▶ [Assigned task] Of all the entries below, retype only the lines from the one with "M1020 891 1073 904 1065 938 1012 925Z" through the one with "M895 1552 951 1565 941 1613 884 1601Z", exactly as they appear.

▶ [Supplied entries]
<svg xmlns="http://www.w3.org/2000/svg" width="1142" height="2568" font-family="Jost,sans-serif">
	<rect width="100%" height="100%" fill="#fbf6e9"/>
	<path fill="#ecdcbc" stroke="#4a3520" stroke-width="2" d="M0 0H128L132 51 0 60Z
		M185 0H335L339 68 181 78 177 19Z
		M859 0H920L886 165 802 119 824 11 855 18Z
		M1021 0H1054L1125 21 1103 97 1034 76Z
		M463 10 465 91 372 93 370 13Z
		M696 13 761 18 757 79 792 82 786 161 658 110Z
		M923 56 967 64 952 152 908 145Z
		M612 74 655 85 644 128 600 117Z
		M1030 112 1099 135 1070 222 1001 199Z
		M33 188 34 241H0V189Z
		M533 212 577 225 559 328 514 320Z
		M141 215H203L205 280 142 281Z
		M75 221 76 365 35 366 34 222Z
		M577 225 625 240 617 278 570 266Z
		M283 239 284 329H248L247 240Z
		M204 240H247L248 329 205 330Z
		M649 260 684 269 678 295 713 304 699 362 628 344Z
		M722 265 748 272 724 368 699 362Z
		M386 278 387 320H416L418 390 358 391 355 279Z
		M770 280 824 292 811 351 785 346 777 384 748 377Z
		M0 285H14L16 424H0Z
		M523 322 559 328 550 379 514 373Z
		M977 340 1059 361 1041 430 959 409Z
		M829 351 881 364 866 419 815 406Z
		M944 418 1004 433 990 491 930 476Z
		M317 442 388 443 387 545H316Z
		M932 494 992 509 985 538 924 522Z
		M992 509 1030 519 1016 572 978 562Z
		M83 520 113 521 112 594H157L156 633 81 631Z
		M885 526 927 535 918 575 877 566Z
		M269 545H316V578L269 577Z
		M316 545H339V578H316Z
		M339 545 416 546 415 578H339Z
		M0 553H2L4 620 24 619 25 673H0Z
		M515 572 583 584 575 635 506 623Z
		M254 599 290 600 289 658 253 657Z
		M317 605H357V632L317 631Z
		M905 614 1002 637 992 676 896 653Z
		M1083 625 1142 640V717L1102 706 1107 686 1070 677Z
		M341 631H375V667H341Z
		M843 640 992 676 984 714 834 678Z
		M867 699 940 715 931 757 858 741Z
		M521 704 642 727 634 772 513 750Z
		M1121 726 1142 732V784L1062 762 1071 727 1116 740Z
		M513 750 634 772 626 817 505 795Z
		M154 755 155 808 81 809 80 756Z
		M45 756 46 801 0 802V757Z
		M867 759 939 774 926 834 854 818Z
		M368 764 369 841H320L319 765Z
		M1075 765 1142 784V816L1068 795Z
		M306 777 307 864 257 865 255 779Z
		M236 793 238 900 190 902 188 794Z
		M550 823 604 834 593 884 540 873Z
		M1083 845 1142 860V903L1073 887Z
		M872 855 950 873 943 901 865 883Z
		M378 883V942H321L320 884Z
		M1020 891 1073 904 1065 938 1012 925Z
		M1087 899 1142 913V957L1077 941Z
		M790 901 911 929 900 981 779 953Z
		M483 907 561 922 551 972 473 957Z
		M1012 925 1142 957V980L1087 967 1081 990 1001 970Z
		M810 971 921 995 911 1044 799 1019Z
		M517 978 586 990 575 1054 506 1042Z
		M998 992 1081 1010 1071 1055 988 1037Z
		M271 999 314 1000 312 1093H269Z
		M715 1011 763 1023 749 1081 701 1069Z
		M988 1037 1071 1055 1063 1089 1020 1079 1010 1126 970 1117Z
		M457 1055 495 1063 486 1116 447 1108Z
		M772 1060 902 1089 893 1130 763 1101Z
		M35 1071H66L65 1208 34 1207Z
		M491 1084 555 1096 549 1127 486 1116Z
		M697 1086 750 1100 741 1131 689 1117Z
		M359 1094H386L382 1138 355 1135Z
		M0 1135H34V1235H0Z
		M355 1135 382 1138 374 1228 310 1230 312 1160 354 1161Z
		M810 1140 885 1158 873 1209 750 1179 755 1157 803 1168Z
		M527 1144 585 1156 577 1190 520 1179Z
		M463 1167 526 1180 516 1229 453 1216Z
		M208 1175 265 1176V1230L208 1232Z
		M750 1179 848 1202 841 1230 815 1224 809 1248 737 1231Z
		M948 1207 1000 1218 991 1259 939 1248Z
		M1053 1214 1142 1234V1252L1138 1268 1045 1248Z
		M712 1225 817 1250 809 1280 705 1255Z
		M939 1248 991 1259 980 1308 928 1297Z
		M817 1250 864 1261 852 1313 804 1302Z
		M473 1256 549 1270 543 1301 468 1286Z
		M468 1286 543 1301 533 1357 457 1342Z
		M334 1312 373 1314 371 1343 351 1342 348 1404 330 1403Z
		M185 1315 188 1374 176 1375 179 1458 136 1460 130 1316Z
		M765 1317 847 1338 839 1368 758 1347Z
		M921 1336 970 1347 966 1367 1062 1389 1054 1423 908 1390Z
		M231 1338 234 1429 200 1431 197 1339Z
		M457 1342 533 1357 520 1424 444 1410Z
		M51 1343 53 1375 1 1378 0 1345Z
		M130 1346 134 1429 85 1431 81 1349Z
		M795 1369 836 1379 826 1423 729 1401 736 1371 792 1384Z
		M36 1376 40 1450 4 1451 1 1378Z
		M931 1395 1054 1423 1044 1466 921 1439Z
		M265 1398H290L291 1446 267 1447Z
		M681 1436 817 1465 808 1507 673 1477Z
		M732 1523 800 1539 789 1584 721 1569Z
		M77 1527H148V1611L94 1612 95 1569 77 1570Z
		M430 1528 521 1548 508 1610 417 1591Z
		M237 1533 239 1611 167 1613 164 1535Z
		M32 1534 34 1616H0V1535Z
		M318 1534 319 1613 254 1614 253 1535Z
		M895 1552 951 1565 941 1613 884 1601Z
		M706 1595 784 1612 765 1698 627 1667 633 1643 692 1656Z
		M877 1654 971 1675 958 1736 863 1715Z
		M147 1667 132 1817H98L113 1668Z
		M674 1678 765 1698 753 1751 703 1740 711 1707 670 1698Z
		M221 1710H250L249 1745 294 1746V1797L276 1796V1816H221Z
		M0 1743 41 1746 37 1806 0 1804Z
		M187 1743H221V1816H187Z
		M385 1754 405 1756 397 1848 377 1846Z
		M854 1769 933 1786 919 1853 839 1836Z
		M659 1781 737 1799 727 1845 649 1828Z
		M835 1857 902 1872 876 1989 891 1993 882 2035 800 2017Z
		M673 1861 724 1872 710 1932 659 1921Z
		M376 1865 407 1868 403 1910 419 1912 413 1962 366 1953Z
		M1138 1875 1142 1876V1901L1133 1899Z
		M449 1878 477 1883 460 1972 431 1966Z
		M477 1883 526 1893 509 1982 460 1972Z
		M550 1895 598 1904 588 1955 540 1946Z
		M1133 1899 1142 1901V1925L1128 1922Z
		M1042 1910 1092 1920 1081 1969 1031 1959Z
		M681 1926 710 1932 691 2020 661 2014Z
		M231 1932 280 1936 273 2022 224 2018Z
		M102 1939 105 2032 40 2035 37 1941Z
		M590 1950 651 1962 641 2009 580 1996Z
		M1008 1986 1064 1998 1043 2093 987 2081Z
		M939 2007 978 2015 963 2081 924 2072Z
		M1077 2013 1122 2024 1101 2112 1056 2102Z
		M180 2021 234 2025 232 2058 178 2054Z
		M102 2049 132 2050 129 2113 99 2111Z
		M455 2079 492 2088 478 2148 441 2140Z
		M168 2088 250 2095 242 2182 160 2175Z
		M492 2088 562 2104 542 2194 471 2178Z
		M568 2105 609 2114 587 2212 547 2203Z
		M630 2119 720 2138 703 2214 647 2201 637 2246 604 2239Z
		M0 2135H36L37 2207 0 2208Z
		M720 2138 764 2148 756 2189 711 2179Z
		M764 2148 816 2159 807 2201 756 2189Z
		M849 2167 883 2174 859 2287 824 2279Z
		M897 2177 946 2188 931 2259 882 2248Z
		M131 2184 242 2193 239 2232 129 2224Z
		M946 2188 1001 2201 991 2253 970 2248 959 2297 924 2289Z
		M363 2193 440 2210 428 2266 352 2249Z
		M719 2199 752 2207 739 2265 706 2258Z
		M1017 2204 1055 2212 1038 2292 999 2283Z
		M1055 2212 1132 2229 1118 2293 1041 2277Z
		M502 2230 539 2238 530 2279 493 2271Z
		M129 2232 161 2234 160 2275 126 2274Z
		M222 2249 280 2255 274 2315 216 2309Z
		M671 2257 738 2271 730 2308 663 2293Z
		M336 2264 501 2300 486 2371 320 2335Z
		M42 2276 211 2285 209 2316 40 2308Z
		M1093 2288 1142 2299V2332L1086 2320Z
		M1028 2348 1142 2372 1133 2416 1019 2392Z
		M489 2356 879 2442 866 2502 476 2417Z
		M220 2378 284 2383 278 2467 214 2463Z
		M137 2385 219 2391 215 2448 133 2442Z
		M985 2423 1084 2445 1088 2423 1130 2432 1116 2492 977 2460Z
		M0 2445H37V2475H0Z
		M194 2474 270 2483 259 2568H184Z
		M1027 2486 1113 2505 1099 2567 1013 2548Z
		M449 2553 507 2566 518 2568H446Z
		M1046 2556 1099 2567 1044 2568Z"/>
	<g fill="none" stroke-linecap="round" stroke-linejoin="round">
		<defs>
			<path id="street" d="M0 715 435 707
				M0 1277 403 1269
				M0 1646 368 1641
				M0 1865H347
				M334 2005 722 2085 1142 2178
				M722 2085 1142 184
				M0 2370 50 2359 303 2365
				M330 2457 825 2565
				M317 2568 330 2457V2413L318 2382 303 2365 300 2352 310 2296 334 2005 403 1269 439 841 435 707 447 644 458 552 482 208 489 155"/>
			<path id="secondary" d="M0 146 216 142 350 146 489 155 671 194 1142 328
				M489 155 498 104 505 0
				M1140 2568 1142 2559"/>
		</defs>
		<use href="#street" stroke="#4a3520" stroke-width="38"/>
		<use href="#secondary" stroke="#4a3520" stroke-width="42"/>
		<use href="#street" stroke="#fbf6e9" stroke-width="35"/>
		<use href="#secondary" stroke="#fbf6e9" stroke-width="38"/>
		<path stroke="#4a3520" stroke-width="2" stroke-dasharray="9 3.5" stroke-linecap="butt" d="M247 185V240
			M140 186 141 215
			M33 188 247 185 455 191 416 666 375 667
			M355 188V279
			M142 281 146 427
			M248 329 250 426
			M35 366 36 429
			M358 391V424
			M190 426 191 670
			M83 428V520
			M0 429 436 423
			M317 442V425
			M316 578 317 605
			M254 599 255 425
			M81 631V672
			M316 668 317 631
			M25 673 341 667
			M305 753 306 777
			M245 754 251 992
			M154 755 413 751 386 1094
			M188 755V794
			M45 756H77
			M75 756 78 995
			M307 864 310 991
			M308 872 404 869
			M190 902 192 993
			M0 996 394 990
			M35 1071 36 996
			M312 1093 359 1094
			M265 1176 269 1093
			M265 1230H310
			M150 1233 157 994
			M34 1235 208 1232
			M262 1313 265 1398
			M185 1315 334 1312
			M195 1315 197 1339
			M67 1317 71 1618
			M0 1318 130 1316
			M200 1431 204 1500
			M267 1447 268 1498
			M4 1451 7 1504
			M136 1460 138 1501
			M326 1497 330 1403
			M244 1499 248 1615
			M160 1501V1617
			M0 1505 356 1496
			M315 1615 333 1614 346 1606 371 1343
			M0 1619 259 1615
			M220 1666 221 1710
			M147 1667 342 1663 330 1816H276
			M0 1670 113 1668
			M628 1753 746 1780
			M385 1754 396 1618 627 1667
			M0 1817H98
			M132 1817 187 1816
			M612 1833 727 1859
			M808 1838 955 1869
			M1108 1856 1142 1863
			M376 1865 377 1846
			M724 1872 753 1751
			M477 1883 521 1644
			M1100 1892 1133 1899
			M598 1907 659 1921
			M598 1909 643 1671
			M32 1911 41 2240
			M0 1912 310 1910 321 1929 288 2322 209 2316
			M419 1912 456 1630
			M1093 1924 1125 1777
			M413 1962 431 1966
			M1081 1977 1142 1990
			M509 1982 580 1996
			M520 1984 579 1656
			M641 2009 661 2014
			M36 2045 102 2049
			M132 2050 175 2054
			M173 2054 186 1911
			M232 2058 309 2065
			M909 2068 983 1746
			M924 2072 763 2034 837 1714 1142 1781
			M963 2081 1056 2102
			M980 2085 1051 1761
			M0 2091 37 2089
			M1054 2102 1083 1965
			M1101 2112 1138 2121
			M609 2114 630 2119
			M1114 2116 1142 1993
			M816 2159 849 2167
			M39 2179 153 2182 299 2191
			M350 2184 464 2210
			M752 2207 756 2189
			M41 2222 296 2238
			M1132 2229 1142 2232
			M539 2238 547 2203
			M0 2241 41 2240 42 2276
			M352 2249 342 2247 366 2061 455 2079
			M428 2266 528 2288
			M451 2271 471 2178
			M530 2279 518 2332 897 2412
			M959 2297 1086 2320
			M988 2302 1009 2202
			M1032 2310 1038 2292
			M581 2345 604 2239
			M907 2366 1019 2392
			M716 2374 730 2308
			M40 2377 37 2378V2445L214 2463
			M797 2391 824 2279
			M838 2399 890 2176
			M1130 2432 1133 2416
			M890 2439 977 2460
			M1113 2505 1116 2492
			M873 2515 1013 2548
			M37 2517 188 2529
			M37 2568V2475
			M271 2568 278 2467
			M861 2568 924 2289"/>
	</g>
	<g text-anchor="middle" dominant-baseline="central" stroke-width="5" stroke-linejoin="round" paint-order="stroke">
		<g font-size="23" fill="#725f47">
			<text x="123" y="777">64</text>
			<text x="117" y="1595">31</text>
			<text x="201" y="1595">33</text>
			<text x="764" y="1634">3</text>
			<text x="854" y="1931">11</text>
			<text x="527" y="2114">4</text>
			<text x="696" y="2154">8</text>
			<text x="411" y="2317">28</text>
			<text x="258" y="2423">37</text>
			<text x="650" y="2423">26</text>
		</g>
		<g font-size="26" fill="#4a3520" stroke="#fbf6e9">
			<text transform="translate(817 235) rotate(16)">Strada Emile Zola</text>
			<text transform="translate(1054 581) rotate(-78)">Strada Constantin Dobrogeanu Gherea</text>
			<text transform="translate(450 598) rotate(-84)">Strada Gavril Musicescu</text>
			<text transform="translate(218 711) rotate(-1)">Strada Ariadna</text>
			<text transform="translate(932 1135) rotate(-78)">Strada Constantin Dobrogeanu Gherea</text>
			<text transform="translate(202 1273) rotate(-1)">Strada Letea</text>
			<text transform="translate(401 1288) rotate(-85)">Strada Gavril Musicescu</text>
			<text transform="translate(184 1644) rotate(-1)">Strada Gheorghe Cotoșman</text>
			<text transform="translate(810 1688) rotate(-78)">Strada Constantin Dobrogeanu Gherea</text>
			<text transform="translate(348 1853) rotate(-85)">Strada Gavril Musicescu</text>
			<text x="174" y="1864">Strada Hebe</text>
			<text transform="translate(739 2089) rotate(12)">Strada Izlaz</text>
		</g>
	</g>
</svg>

▶ [Finished task]
		M1020 891 1073 904 1065 938 1012 925Z
		M1087 899 1142 913V957L1077 941Z
		M790 901 911 929 900 981 779 953Z
		M483 907 561 922 551 972 473 957Z
		M1012 925 1142 957V980L1087 967 1081 990 1001 970Z
		M810 971 921 995 911 1044 799 1019Z
		M517 978 586 990 575 1054 506 1042Z
		M998 992 1081 1010 1071 1055 988 1037Z
		M271 999 314 1000 312 1093H269Z
		M715 1011 763 1023 749 1081 701 1069Z
		M988 1037 1071 1055 1063 1089 1020 1079 1010 1126 970 1117Z
		M457 1055 495 1063 486 1116 447 1108Z
		M772 1060 902 1089 893 1130 763 1101Z
		M35 1071H66L65 1208 34 1207Z
		M491 1084 555 1096 549 1127 486 1116Z
		M697 1086 750 1100 741 1131 689 1117Z
		M359 1094H386L382 1138 355 1135Z
		M0 1135H34V1235H0Z
		M355 1135 382 1138 374 1228 310 1230 312 1160 354 1161Z
		M810 1140 885 1158 873 1209 750 1179 755 1157 803 1168Z
		M527 1144 585 1156 577 1190 520 1179Z
		M463 1167 526 1180 516 1229 453 1216Z
		M208 1175 265 1176V1230L208 1232Z
		M750 1179 848 1202 841 1230 815 1224 809 1248 737 1231Z
		M948 1207 1000 1218 991 1259 939 1248Z
		M1053 1214 1142 1234V1252L1138 1268 1045 1248Z
		M712 1225 817 1250 809 1280 705 1255Z
		M939 1248 991 1259 980 1308 928 1297Z
		M817 1250 864 1261 852 1313 804 1302Z
		M473 1256 549 1270 543 1301 468 1286Z
		M468 1286 543 1301 533 1357 457 1342Z
		M334 1312 373 1314 371 1343 351 1342 348 1404 330 1403Z
		M185 1315 188 1374 176 1375 179 1458 136 1460 130 1316Z
		M765 1317 847 1338 839 1368 758 1347Z
		M921 1336 970 1347 966 1367 1062 1389 1054 1423 908 1390Z
		M231 1338 234 1429 200 1431 197 1339Z
		M457 1342 533 1357 520 1424 444 1410Z
		M51 1343 53 1375 1 1378 0 1345Z
		M130 1346 134 1429 85 1431 81 1349Z
		M795 1369 836 1379 826 1423 729 1401 736 1371 792 1384Z
		M36 1376 40 1450 4 1451 1 1378Z
		M931 1395 1054 1423 1044 1466 921 1439Z
		M265 1398H290L291 1446 267 1447Z
		M681 1436 817 1465 808 1507 673 1477Z
		M732 1523 800 1539 789 1584 721 1569Z
		M77 1527H148V1611L94 1612 95 1569 77 1570Z
		M430 1528 521 1548 508 1610 417 1591Z
		M237 1533 239 1611 167 1613 164 1535Z
		M32 1534 34 1616H0V1535Z
		M318 1534 319 1613 254 1614 253 1535Z
		M895 1552 951 1565 941 1613 884 1601Z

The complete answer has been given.